3 things the U.S. could learn from India’s new net neutrality rules

Digital freedom
3 mins
India and net neutrality

Update on June 2, 2022: In light of data retention regulations, ExpressVPN no longer has physical servers in India. Find out more. 

On November 28, 2017, the Telecom Regulatory Authority of India (TRAI) released its own set of recommendations declaring the internet as a basic human right. The new regulations include forbidding an internet service provider from tampering with web traffic and setting the precedent that all online content is equal.

You have to hand it to India. While the U.S. moves to reclassify the internet as a commodity and not a basic universal need, India just proposed bold new legislation to solidify their net neutrality rules. It’s a stark contrast to the ongoing debate Congress is currently embroiled over, and advocates are already calling it the most progressive policy stance on a free internet yet.

Here’s what the U.S. could learn from India’s new policies.
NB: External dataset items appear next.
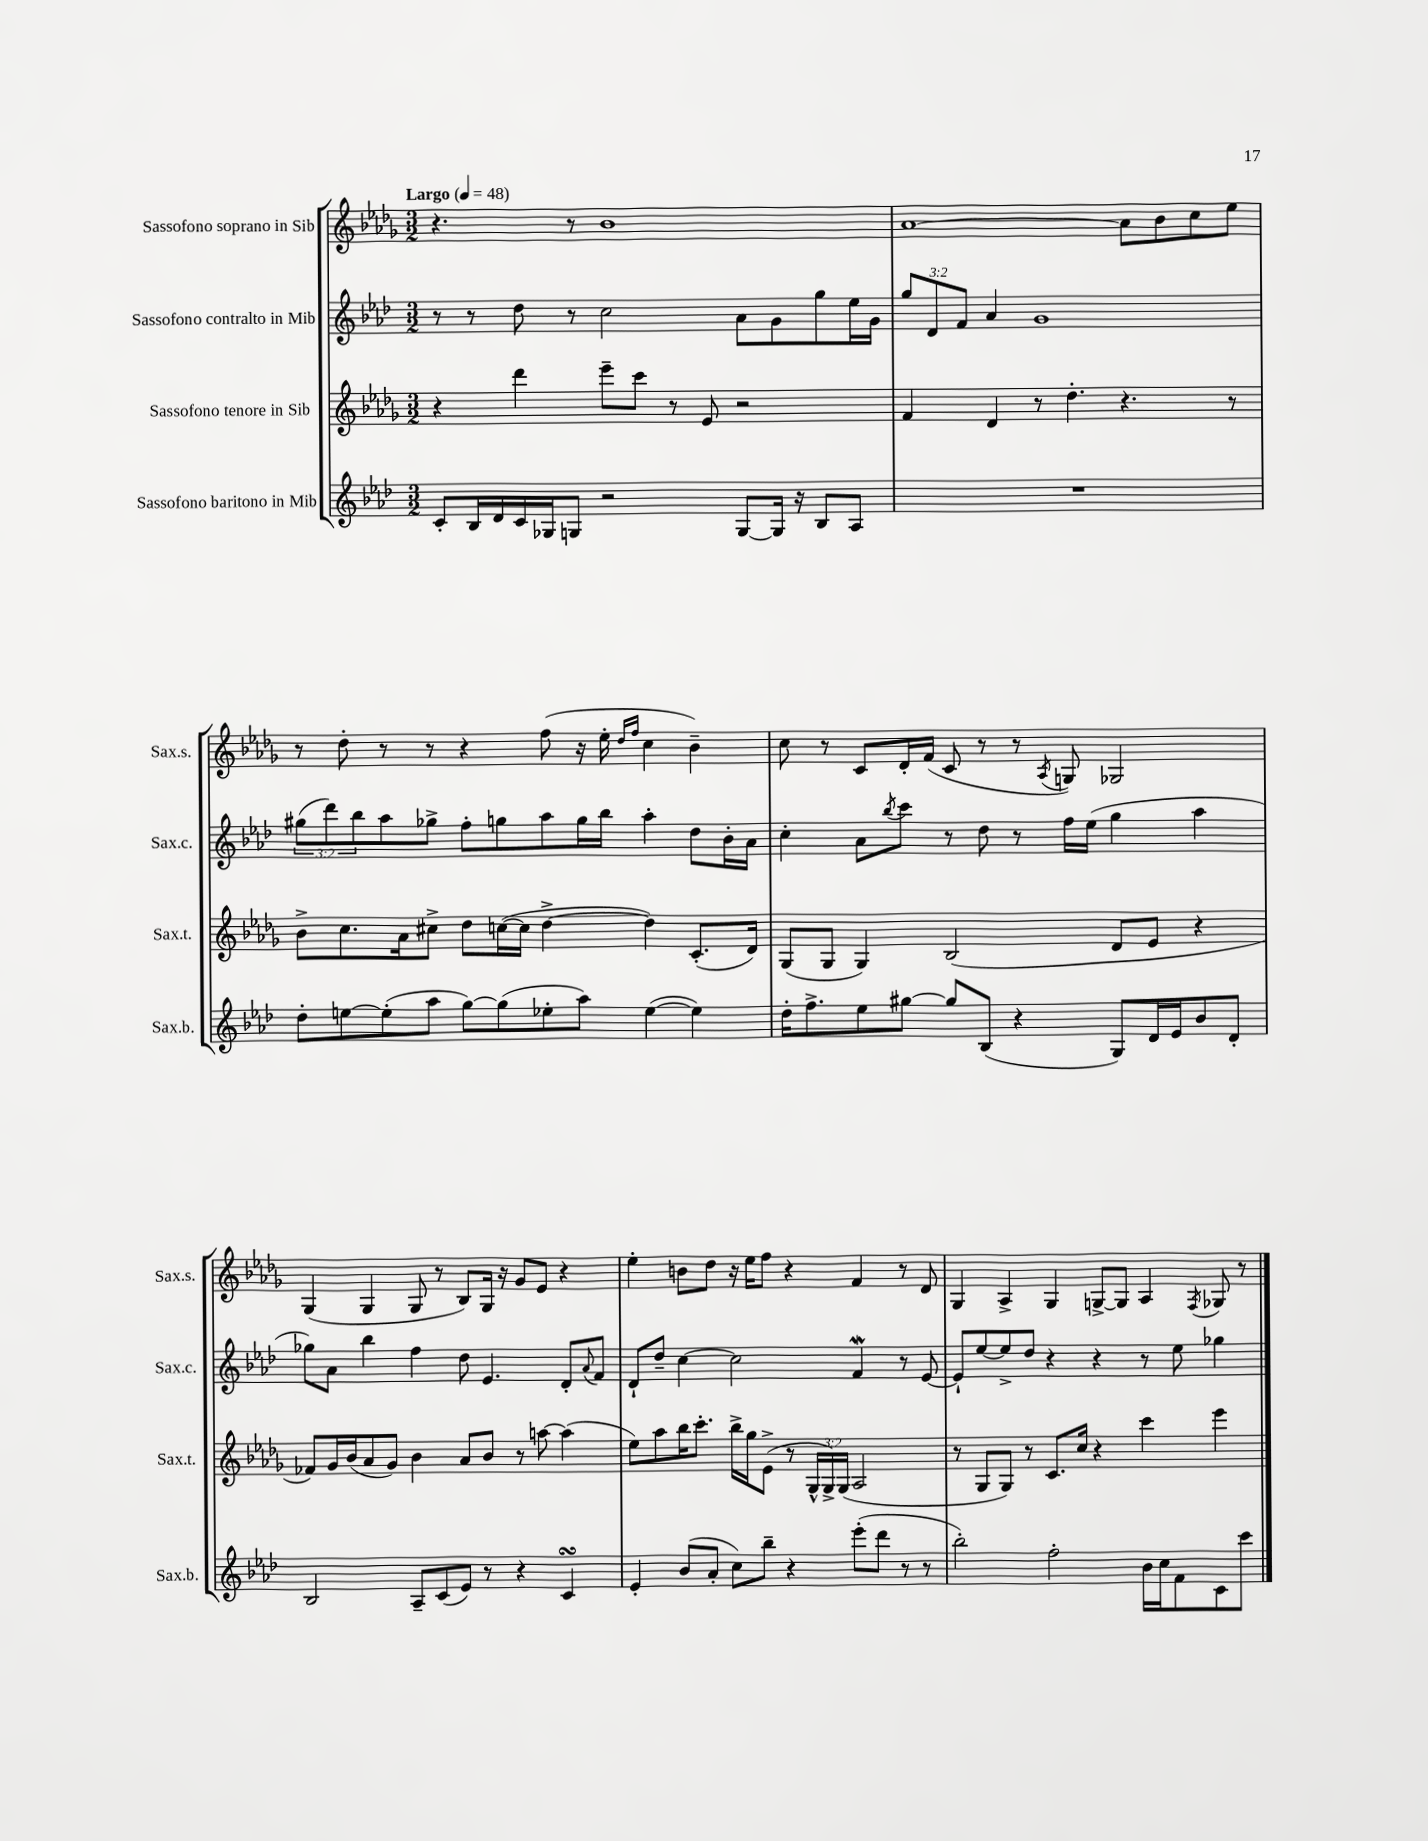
<<
\new StaffGroup <<
\new Staff = "s0" \with { instrumentName = "Sassofono soprano in Sib" shortInstrumentName = "Sax.s." } {
    \clef treble \key des \major \numericTimeSignature \time 3/2 \tempo "Largo" 4 = 48
    r4. r8 bes'1 |
    aes'1~ aes'8 bes'8 c''8 ees''8 |
    r8 des''8-. r8 r8 r4 f''8( r16 ees''16-. \grace { des''16 f''16 } c''4 bes'4--) |
    c''8 r8 c'8 des'16-. f'16( c'8 r8 r8 \acciaccatura { aes8 } g8) ges2 |
    ges4( ges4 ges8 r8 bes8) ges16 r16 ges'8 ees'8 r4 |
    ees''4-. b'8 des''8 r16 ees''16 f''8 r4 f'4 r8 des'8 |
    ges4 aes4-> ges4 g8~-> g8 aes4 \acciaccatura { f8 } ges8 r8 \bar "|." |
}
\new Staff = "s1" \with { instrumentName = "Sassofono contralto in Mib" shortInstrumentName = "Sax.c." } {
    \clef treble \key aes \major \numericTimeSignature \time 3/2 \override Staff.TupletNumber.text = #tuplet-number::calc-fraction-text
    r8 r8 des''8 r8 c''2 aes'8 g'8 g''8 ees''16 g'16 |
    \tuplet 3/2 { g''8 des'8 f'8 } aes'4 g'1 |
    \tuplet 3/2 { gis''8( des'''8) bes''8 } aes''8 ges''8-> f''8-. g''8 aes''8 g''16 bes''16 aes''4-. des''8 bes'16-. aes'16 |
    c''4-. aes'8 \acciaccatura { bes''8 } c'''8 r8 des''8 r8 f''16 ees''16( g''4 aes''4 |
    ges''8) aes'8 bes''4 f''4 des''8 ees'4. des'8-. \appoggiatura { aes'8 } f'8 |
    des'8-! des''8-- c''4~ c''2 f'4\mordent r8 ees'8~ |
    ees'8-! ees''8~ ees''8-> des''8 r4 r4 r8 ees''8 ges''4 \bar "|." |
}
\new Staff = "s2" \with { instrumentName = "Sassofono tenore in Sib" shortInstrumentName = "Sax.t." } {
    \clef treble \key des \major \numericTimeSignature \time 3/2 \override Staff.TupletNumber.text = #tuplet-number::calc-fraction-text
    r4 des'''4 ees'''8-- c'''8 r8 ees'8 r2 |
    f'4 des'4 r8 des''4.-. r4. r8 |
    bes'8-> c''8. aes'16 cis''8-> des''8 c''16~( c''16 des''4~-> des''4) c'8.-.( des'16) |
    ges8( ges8 ges4) bes2( des'8 ees'8 r4 |
    fes'8) ges'16 bes'16( aes'8 ges'8) bes'4 aes'8 bes'8 r8 a''8~ a''4( |
    ees''8) aes''8 bes''16 c'''8.-. bes''16-> ges''16 ees'8->( r8 \tuplet 3/2 { ges16-^ ges16->) ges16( } aes2 |
    r8 ges8 ges8) r8 c'8. c''16 r4 c'''4 ees'''4 \bar "|." |
}
\new Staff = "s3" \with { instrumentName = "Sassofono baritono in Mib" shortInstrumentName = "Sax.b." } {
    \clef treble \key aes \major \numericTimeSignature \time 3/2
    c'8-. bes16 des'16 c'16 ges16 g8 r2 g8~ g16 r16 bes8 aes8 |
    R1. |
    des''8-. e''8~ e''8-.( aes''8 g''8~) g''8( ees''8-. aes''8) ees''4~( ees''4) |
    des''16-. f''8.-> ees''8 gis''8~ gis''8 bes8( r4 g8) des'16 ees'16 bes'8 des'8-. |
    bes2 aes8-- c'8( ees'8) r8 r4 c'4\turn |
    ees'4-. bes'8( aes'8-. c''8) bes''8-- r4 ees'''8-.( des'''8 r8 r8 |
    bes''2-.) f''2-. bes'16 c''16 f'8 c'8 c'''8 \bar "|." |
}
>>
>>
\layout { \context { \Score \remove "Bar_number_engraver" } }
1. Stop letting ISPs throttle traffic

One of the most significant changes deals with how ISPs can accommodate traffic. Under the new legislation, throttling—that is, the act of intentionally slowing internet speeds for specific sites—is strictly prohibited. U.S. ISPs (as well as ISPs in Europe) have continuously come under fire for illegally throttling specific sites while setting up fast lanes for others.

Just a few months ago a Reddit user proved how Verizon was throttling their mobile network but using a VPN to check their ping speeds before and after they turned on their VPN. Verizon was quick to issue a response, though their shady service didn’t go unnoticed.

By mandating that every web page gets the same treatment, India is essentially giving every site—no matter the size or popularity—an equal chance to succeed.

Did you hear that, Congress? If you really want to nurture a competitive and innovative internet, don’t allow Comcast, Verizon and other giant ISPs to dictate how their customers browse the web. It’s as simple as that.

2. Stop letting people who don’t know how to internet regulate the internet

Is there a direct correlation between those who want to repeal net neutrality and those who don’t know how the web works? Possibly. Probably.

In the U.S., the majority of NN opponents argue that the internet isn’t a basic need, and therefore shouldn’t be thought of as a necessity. There are hundreds of examples that illustrate how most Congress members have no idea how the internet works, but none are as prevalent (or dangerous) as FCC Chairman Ajit Pai, who believes ending net neutrality will actually “restore internet freedom.”

FCC Chairman Ajit Pai believes ending net neutrality will actually “restore internet freedom.”
FCC Chairman Ajit Pai thinks ending net neutrality will “restore internet freedom.”

India, on the other hand, is making sure only people who are familiar with the internet be involved in shaping its future. According to the TRAI’s legislation, a new government body consisting of ISP reps, civil workers, academic groups, and consumers will be created to make recommendations regarding net neutrality.

Imagine that: people who know how something works involved in creating and overseeing its policies.

3. Let the public dictate internet policy, not the donors

India’s not known to back down from a fight when it comes to a free internet. In fact, the country’s net neutrality debate can be traced back to 2015, where Airtel, the country’s top internet provider, tried to charge users more to access certain messaging apps. Activists were quick to flood the web with comments and appeals, setting up various chat groups and eventually swaying government opinion in their favor. The plan, dubbed Airtel Zero, was quickly scrapped, leading similar business models to all but crumble overnight.

And then there was that whole Facebook fiasco back in 2015 when the company tried to release a watered-down version of the internet to the masses. Unfortunately, FB’s blundering business model dictated that only certain websites would be accessible, while others required a nominal fee. Sound shady? That’s because it was. Luckily, India wasn’t having any of it, and Facebook quickly abandoned its plans.

As the world’s second largest internet market, India’s online future is bright. By 2020, e-commerce is expected to exceed $34 billion, with more than 200 million Indians conducting day-to-day transactions online. It’s safe to assume this is at least partly possible due to the public’s overwhelming (and unyielding) demand for a free and open net.